Task
Write all of the entries out again exactly, but not the images.

Data
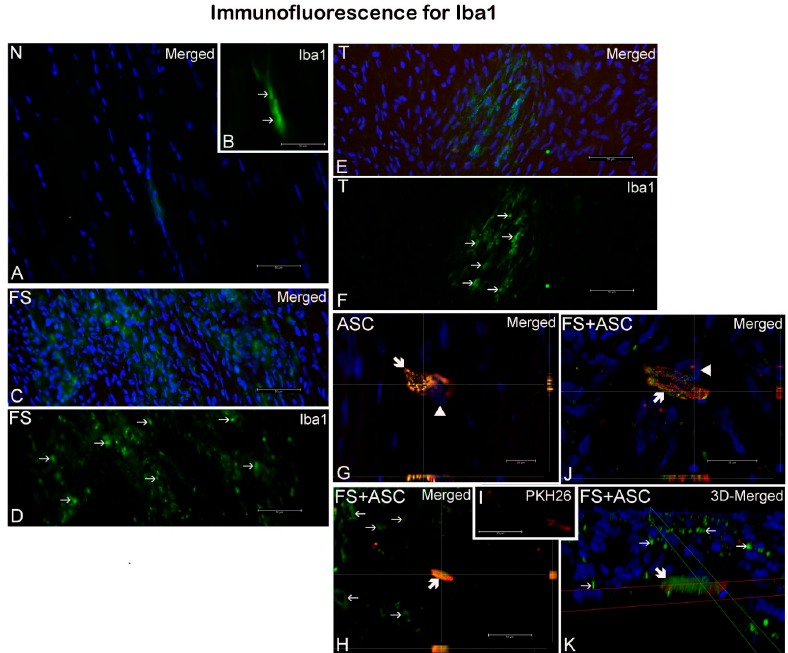
Figure 5. Iba1 labeled macrophages (green, ) were observed in all tendons ( n = 3) regardless the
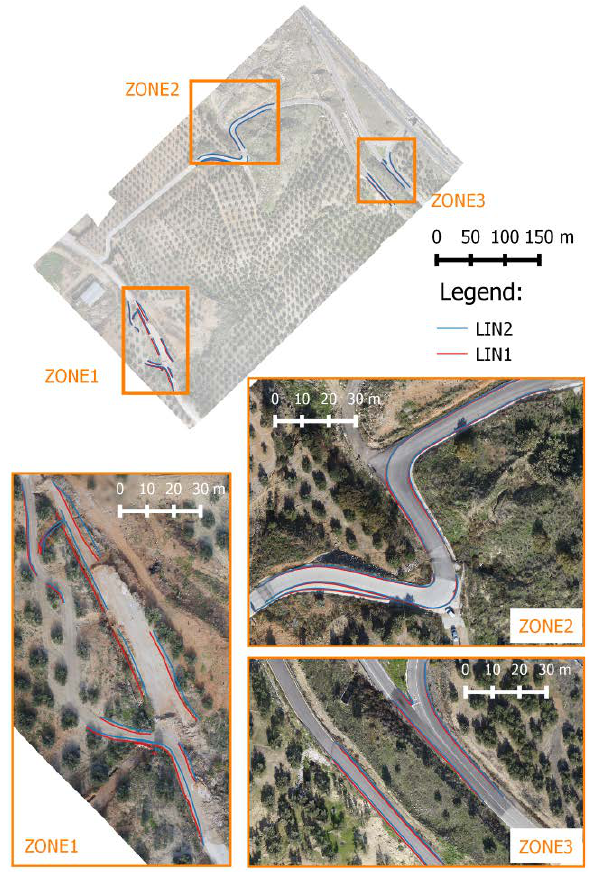
Figure 4. Datasets LIN1 and LIN2 of digitized lines over ORTHO1. Division by zones.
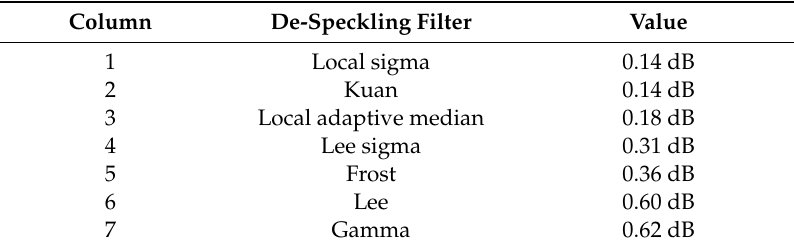
Figure 5. PSD of the residue HMS after the de-speckling procedure ( a ) Frost; ( b ) Gamma; ( c ) Kuan; ( d ) Lee; ( e ) Lee sigma; ( f ) Local adaptive median; ( g ) Local sigma; ( h ) Comparison of the residue HMS. Table 2. Residue HMS presence evaluation after de-speckling implementation.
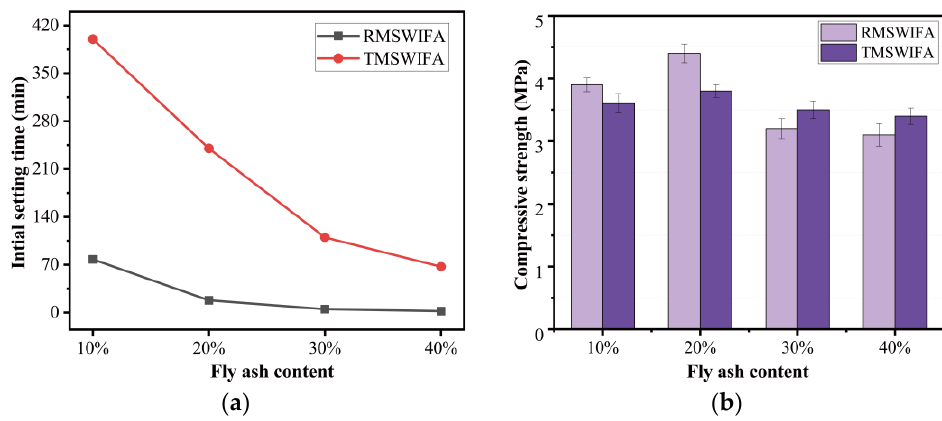
Figure 8. Effect of MSWI fly ash content on paste: ( a ) effect of MSWI fly ash content on the initial setting time of the paste and ( b ) effect of MSWI fly ash content on the paste strength.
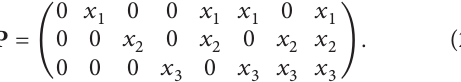
is turned on. These measurements are denoted by 𝑇𝑚 𝑗 (𝑛) (as illustrated by the black curve in Figure 4), 𝑖 where 1 ⩽ 𝑖 ⩽ 𝑀 denotes the 𝑖 th node and 1 ⩽ 𝑗 ⩽ 2 𝐾 is the 𝑗 th combination of HVACs turned on or off.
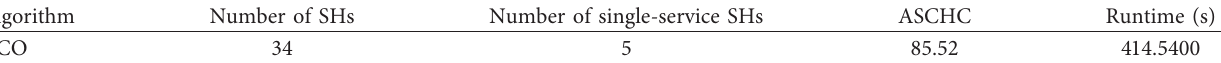
Table 2: Summary of SH results.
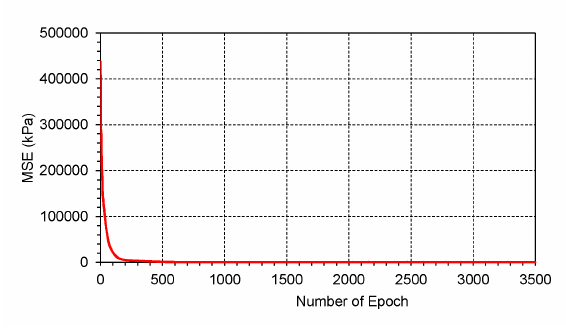
Fig. 8. The curve of MSE criteria by training epoch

Expected output
Figure 5. Iba1 labeled macrophages (green, ) were observed in all tendons ( n = 3) regardless the
Figure 4. Datasets LIN1 and LIN2 of digitized lines over ORTHO1. Division by zones.
Figure 5. PSD of the residue HMS after the de-speckling procedure ( a ) Frost; ( b ) Gamma; ( c ) Kuan; ( d ) Lee; ( e ) Lee sigma; ( f ) Local adaptive median; ( g ) Local sigma; ( h ) Comparison of the residue HMS. Table 2. Residue HMS presence evaluation after de-speckling implementation.
Figure 8. Effect of MSWI fly ash content on paste: ( a ) effect of MSWI fly ash content on the initial setting time of the paste and ( b ) effect of MSWI fly ash content on the paste strength.
is turned on. These measurements are denoted by 𝑇𝑚 𝑗 (𝑛) (as illustrated by the black curve in Figure 4), 𝑖 where 1 ⩽ 𝑖 ⩽ 𝑀 denotes the 𝑖 th node and 1 ⩽ 𝑗 ⩽ 2 𝐾 is the 𝑗 th combination of HVACs turned on or off.
Table 2: Summary of SH results.
Fig. 8. The curve of MSE criteria by training epoch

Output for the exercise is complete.